Le vrai coût, c'est le temps : comptez 2 à 4 semaines de démarches pour un changement simple, 2 à 3 mois si vous devez passer devant le greffe. Pendant ce temps, vous ne facturez pas.
Mon conseil : ne restez pas bloqué dans un statut qui ne vous convient plus. J'ai perdu 3 mois à hésiter à passer de la micro à l'EI – j'aurais dû le faire dès que mon chiffre d'affaires a dépassé 35 000 €.
Pourquoi les banques préfèrent toujours la SASU (et comment en profiter)
Un point qu'on oublie souvent : les banques regardent le statut juridique pour accorder un prêt.
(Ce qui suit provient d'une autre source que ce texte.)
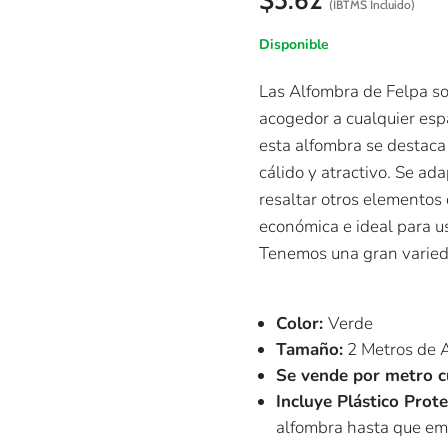
(IBTMS Incluido)
Disponible
Las Alfombra de Felpa so
acogedor a cualquier esp
esta alfombra se destaca
cálido y atractivo. Se ada
resaltar otros elementos 
económica e ideal para u
Tenemos una gran varieda
Color:
Verde
Tamaño:
2 Metros de 
Se vende por metro 
Incluye Plástico Prot
alfombra hasta que em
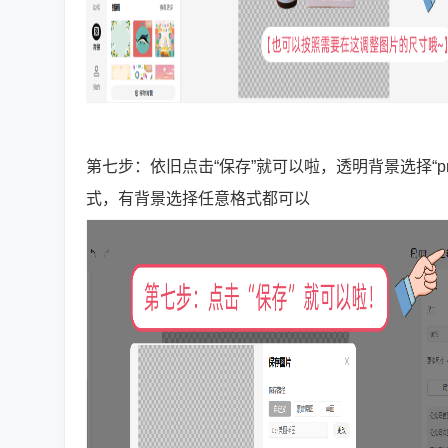
第七步：依旧点击“保存”就可以啦，透明背景选择“pn
式，有背景选择任意格式都可以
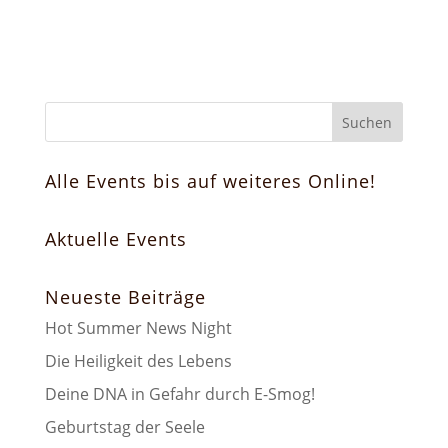
Alle Events bis auf weiteres Online!
Aktuelle Events
Neueste Beiträge
Hot Summer News Night
Die Heiligkeit des Lebens
Deine DNA in Gefahr durch E-Smog!
Geburtstag der Seele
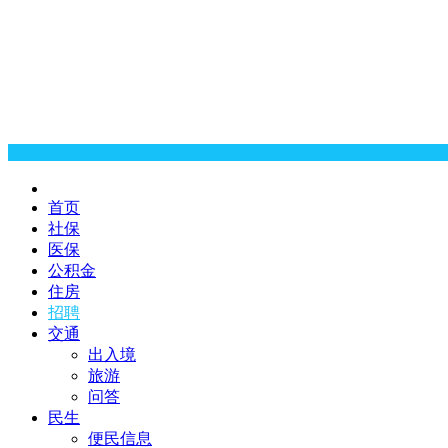
首页
社保
医保
公积金
住房
招聘
交通
出入境
旅游
问答
民生
便民信息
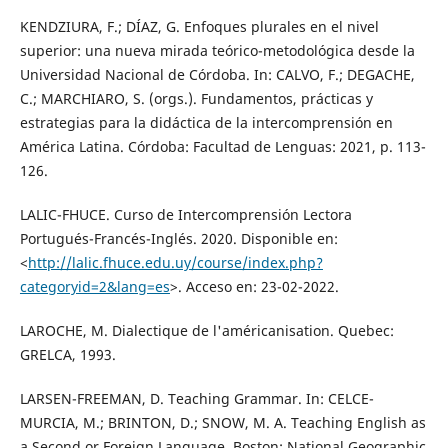
KENDZIURA, F.; DÍAZ, G. Enfoques plurales en el nivel
superior: una nueva mirada teórico-metodológica desde la
Universidad Nacional de Córdoba. In: CALVO, F.; DEGACHE,
C.; MARCHIARO, S. (orgs.). Fundamentos, prácticas y
estrategias para la didáctica de la intercomprensión en
América Latina. Córdoba: Facultad de Lenguas: 2021, p. 113-
126.
LALIC-FHUCE. Curso de Intercomprensión Lectora
Portugués-Francés-Inglés. 2020. Disponible en:
<
http://lalic.fhuce.edu.uy/course/index.php?
categoryid=2&lang=es
>. Acceso en: 23-02-2022.
LAROCHE, M. Dialectique de l'américanisation. Quebec:
GRELCA, 1993.
LARSEN-FREEMAN, D. Teaching Grammar. In: CELCE-
MURCIA, M.; BRINTON, D.; SNOW, M. A. Teaching English as
a Second or Foreign Language. Boston: National Geographic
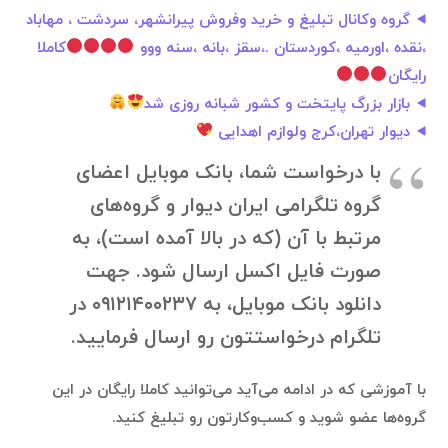
گروه وکانال تبلیغ و خرید وفروش پیرانشهر، سردشت ، مهاباد
،نقده ،اورمیه ،کوردستان .،سقز ،بانه ،سنه ووو
کاملا
رایگان
بازار بزرگ پایتخت و کشور شبانه روزی شد
دیوار تهران،کرج ولوازم اهدایی
با درخواست شما، بانک موبایل اعضای
گروه تلگرامی ایران دیوار و گروه‌های
مرتبط با آن (که در بالا آمده است)، به
صورت فایل اکسل ارسال شود. جهت
دانلود بانک موبایل، به ۰۹۱۲۱۴۰۰۲۳۷ در
تلگرام درخواستتون رو ارسال فرمایید.
با آموزشی که در ادامه می‌آید می‌توانید کاملا رایگان در این
گروه‌ها عضو شوید و کسب‌وکارتون رو تبلیغ کنید.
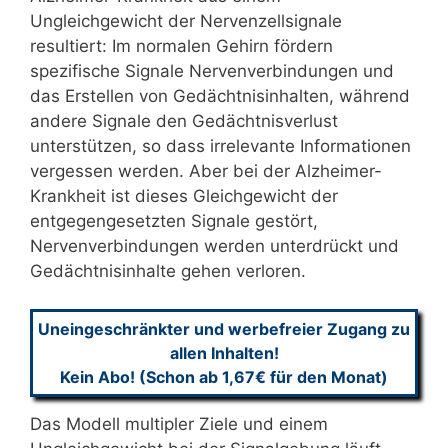
Ungleichgewicht der Nervenzellsignale
resultiert: Im normalen Gehirn fördern
spezifische Signale Nervenverbindungen und
das Erstellen von Gedächtnisinhalten, während
andere Signale den Gedächtnisverlust
unterstützen, so dass irrelevante Informationen
vergessen werden. Aber bei der Alzheimer-
Krankheit ist dieses Gleichgewicht der
entgegengesetzten Signale gestört,
Nervenverbindungen werden unterdrückt und
Gedächtnisinhalte gehen verloren.
Uneingeschränkter und werbefreier Zugang zu
allen Inhalten!
Kein Abo! (Schon ab 1,67€ für den Monat)
Das Modell multipler Ziele und einem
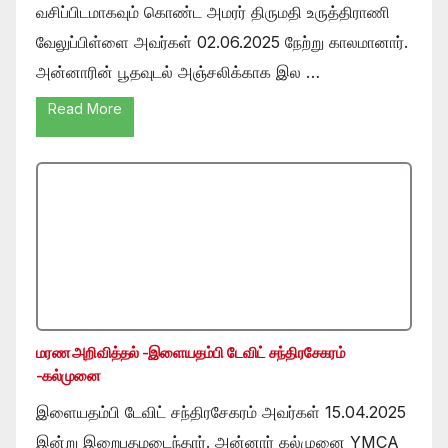
வசிப்பிடமாகவும் கொண்ட அமரர் திருமதி உருத்திராணி
வேலுப்பிள்ளை அவர்கள் 02.06.2025 நேற்று காலமானார்.
அன்னாரின் பூதவுடல் அஞ்சலிக்காக இல …
Read More
மரண அறிவித்தல் -இளையதம்பி டேவிட் சந்திரசேகரம்
-கல்முனை
இளையதம்பி டேவிட் சந்திரசேகரம் அவர்கள் 15.04.2025
இன்று இறைபதமடைந்தார். அன்னார் கல்முனை YMCA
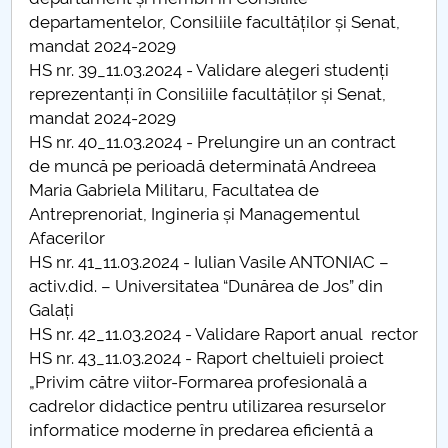
Consiliul de Administratie
departamentelor, Consiliile facultăților și Senat,
mandat 2024-2029
Nr. de telefon si adrese Facultăți
HS nr. 39_11.03.2024 - Validare alegeri studenți
reprezentanți în Consiliile facultăților și Senat,
Admitere
mandat 2024-2029
HS nr. 40_11.03.2024 - Prelungire un an contract
Români de pretutindeni - ADMITERE
de muncă pe perioadă determinată Andreea
Maria Gabriela Militaru, Facultatea de
Senat
Antreprenoriat, Ingineria și Managementul
Afacerilor
Facultăți
HS nr. 41_11.03.2024 - Iulian Vasile ANTONIAC –
activ.did. – Universitatea “Dunărea de Jos” din
Studenți
Galați
HS nr. 42_11.03.2024 - Validare Raport anual rector
Ghiduri pentru STUDENȚI
HS nr. 43_11.03.2024 - Raport cheltuieli proiect
„Privim către viitor-Formarea profesională a
Relații Publice
cadrelor didactice pentru utilizarea resurselor
informatice moderne în predarea eficientă a
Relații Internaționale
En micro-entreprise ou EI, vous êtes considéré comme un « travailleur indépendant » – catégorie risquée. En SASU ou EURL, votre société est une personne morale qui peut emprunter.
J'ai tenté un prêt immobilier en 2022 avec mon EI. Refusé, malgré 60 000 € de revenus annuels. J'ai transféré mon activité en SASU, attendu 12 mois de bilans, et obtenu un prêt de 250 000 € à 2,8 %. La différence ? La banque voyait une société avec un historique comptable, pas un individu.
Si vous avez un projet d'achat immobilier dans les 3 ans, la SASU est quasiment obligatoire. L'EURL aussi, mais les banques demandent souvent un apport personnel plus élevé (30 % contre 20 % pour la SASU).
Le statut idéal n'existe pas – mais vous pouvez éviter mes erreurs
Après quatre ans de tests, trois statuts, et une belle collection d'erreurs, je peux vous dire une chose : le meilleur statut est celui que vous changerez sans regret. Ne cherchez pas la perfection dès le départ. Commencez en micro-entreprise pour tester votre idée. Passez en EI dès que vous avez des frais importants. Basculez en SASU quand vous gagnez plus de 80 000 € ou que vous voulez emprunter.
Et surtout, n'ayez pas peur de vous tromper. Chaque changement vous apprend ce qui marche pour vous. Moi, je suis resté en EI pour mon activité principale – et je dors bien la nuit. Mais j'ai gardé une SASU dormante pour les projets à risque. C'est mon compromis.
Alors, par où commencer ? Posez-vous les quatre questions ci-dessus. Si vous êtes en dessous de 30 000 € et sans risque, foncez en micro-entreprise. Si vous hésitez encore, appelez un expert-comptable – une consultation de 150 € vous économisera peut-être des milliers d'euros. Moi, j'aurais dû le faire plus tôt.